Ce que j’aimerais parfois, c’est avoir les oreilles d’un épagneul, longues de quinze centimètres, bien pendantes. Ca ferait jaser le monde qui s’approcherait : « T’as donc de belles grandes oreilles! C’est pour quoi faire mon enfant? » Et moi de répondre : « C’est pour mieux entendre, tout bonnement. » Et alors, tout le monde comprendrait. Tous s’approcheraient, tout doucement, de ma bulle aux grandes oreilles, Et ma sphère-bulle grandirait, et ensemble, on déambulerait, jusqu’aux confins du monde, à dépasser le mur du son... Félicité, rêve, d’ un beau monde à venir... qui viendra, j’en suis sûr, je l’ai entendu dire...

dimanche 30 août 2009

Le cyclope bleu




Six cloques
Six claques
Cyclique
chaque fois qu’ouvre leur bouche,
leurs mots m’éclabouchent
je devrais comprendre mais leur sens s’éclabousse
dans ma bouche qui devient baie sèche

Cyclope je deviens
d’un effort herculéen
pour avoir fait semblant d’avoir tout compris
mais ce ne sont là que des feintes
alors que n’ai qu’un oeil
que deux oreilles bouchées

En dedans pourtant mes neurones vont bien
comme si de toutes phrases elles faisaient le lien
mais voilà non, le mur du son est opaque
rempli de mille et une crevasses
qui me font aller du Canyon aux Chutes Niagara
au plus creux d’un océan de décibels
où les poissons mangent les sons aigus
où les morues se gavent des sons graves.

« S’il vous plaît, indiquez-moi le chemin ».
Le bon Samaritain gesticule, gauche droite
à la lumière il y a une fourche…
Je suis égaré plus que jamais
appelle un taxi
faisant semblant d’avoir tout compris

La prochaine fois que vous verrez un cyclope
qui dix fois vous fait répéter
soyez gentil, prenez-lui la main
et conduisez-le sur le bon chemin.

Le jour où vous en aurez votre claque
de faire répéter à votre tour :
rappelez-vous que c’est cyclique.
Tout comme Job avait ses cloques
on peut tout à coup perdre ses amis
las de toujours frapper un mur
quand ils cognent à notre porte.
Quand on n’entend pas, il y a des palliatifs :
des cloches de cathédrales qui se déclenchent,
des lumières qui clignotent, des lits qui vibrent aux sons
Bref pas d’excuse, quand on n’ouvre pas c’est qu’on ne veut pas
et l’entendant qui n’entend pas, ça c’est le pire des pires
peut-être a-t-il mis son cour dans ses poches,
ses deux oreilles dans son oreiller.

Croire en Dieu ne donne pas l’ouïe
mais peut faire entendre des sons de l’en-dedans,
combien plus beau que le trafic des villes
le brouhaha des époustouflantes cafétérias.
S’entendre chanter pour un sourd,
il n’y a rien de plus beau,
et pourquoi pas, ouvrir grand le grand rideau rouge de la scène
des rêves avec l’orchestre aux mille tambours
cinq cents violons
quatre cents danseuses
et lui l’ex-sourd devenu le chef d’orchestre, le maestro.
En avant la musique :
aucune note ne lui échappe
grâce à son ouïe devenue parfaite
Allez ouïe Yah !


mercredi 17 juin 2009

Lard de l'art ou l'art de lard ou commedia di l'arte


Lard : «Graisse ferme formant une couche épaisse dans le tissu sous-cutané du porc. » Le Petit Robert.

J'ai «vu » le meilleur film de l'année mais il était le pire parce que je ne l'ai pas bien «entendu».





L'art a pris sa claque.
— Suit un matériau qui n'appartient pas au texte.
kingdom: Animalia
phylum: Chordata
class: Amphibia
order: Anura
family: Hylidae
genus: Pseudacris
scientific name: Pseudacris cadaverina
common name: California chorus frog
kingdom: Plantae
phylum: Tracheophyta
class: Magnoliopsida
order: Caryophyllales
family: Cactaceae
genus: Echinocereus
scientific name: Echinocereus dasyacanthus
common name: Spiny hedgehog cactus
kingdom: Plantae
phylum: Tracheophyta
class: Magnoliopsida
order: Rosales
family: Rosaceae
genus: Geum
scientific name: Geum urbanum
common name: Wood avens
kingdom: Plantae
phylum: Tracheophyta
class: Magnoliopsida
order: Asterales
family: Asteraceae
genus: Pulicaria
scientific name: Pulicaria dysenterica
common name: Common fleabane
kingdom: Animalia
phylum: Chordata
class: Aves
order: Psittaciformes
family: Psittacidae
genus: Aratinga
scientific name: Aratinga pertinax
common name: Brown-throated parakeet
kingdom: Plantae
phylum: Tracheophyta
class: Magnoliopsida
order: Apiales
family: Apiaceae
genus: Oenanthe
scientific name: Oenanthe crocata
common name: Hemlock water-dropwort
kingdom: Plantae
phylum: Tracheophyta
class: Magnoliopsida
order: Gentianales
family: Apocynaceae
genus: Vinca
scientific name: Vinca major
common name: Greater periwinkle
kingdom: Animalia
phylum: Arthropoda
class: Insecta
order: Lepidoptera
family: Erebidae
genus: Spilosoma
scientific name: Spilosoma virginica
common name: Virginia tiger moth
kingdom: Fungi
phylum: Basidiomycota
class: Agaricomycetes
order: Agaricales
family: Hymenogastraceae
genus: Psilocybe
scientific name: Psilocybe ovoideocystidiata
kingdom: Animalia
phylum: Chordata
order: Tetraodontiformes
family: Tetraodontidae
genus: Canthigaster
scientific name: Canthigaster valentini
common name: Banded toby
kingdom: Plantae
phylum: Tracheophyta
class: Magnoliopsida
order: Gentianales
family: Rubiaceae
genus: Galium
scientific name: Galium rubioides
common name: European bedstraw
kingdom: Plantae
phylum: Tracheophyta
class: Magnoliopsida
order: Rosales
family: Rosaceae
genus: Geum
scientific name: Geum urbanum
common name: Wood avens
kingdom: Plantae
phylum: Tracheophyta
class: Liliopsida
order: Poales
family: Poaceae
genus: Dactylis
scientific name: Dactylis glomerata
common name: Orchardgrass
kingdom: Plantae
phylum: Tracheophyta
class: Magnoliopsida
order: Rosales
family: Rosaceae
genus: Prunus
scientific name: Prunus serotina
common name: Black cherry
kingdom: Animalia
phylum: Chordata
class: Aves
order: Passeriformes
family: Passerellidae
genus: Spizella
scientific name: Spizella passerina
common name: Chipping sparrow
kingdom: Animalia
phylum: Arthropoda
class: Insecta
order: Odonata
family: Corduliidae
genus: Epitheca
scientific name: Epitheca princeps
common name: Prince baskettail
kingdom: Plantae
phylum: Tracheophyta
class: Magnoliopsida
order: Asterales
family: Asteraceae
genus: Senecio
Depuis des décennies, je ne suis pas allé entendre un concert car ce que j'entendrais serait un cancer de décibels disgracieux, égratignant les oreilles. Dans le bruit, mon oreille est lard. Pas mon oreille, mon implant s'cusez. Je dis oreille parce que je les vois dans le miroir mais en fait elles n'existent plus. Elles sont le symbole de l'entendement mais elles sont bouchées, comme avec du ciment.

Mon implant est mon antenne parabolique sur le monde extérieur. Le bruit est décidément mon pire ennemi. Avec lui partent les amis, les mélodies, les belles histoires chuchotées. J'aimais l'art, mais maintenant que je suis lard auditif, je suis très sélectif, limitatif.

Heureux êtes-vous, les non-lard; aimez l'art en double, même si cela ne compense pas pour ceux qui entendent trouble.


Au moins il y a la tête, avec l'imagination : j'imagine que je suis un artiste, et que je joue de la musique, que j'acte une pièce de théâtre. J'entends tout… dans ma tête : voilà l'art de bien voir les choses.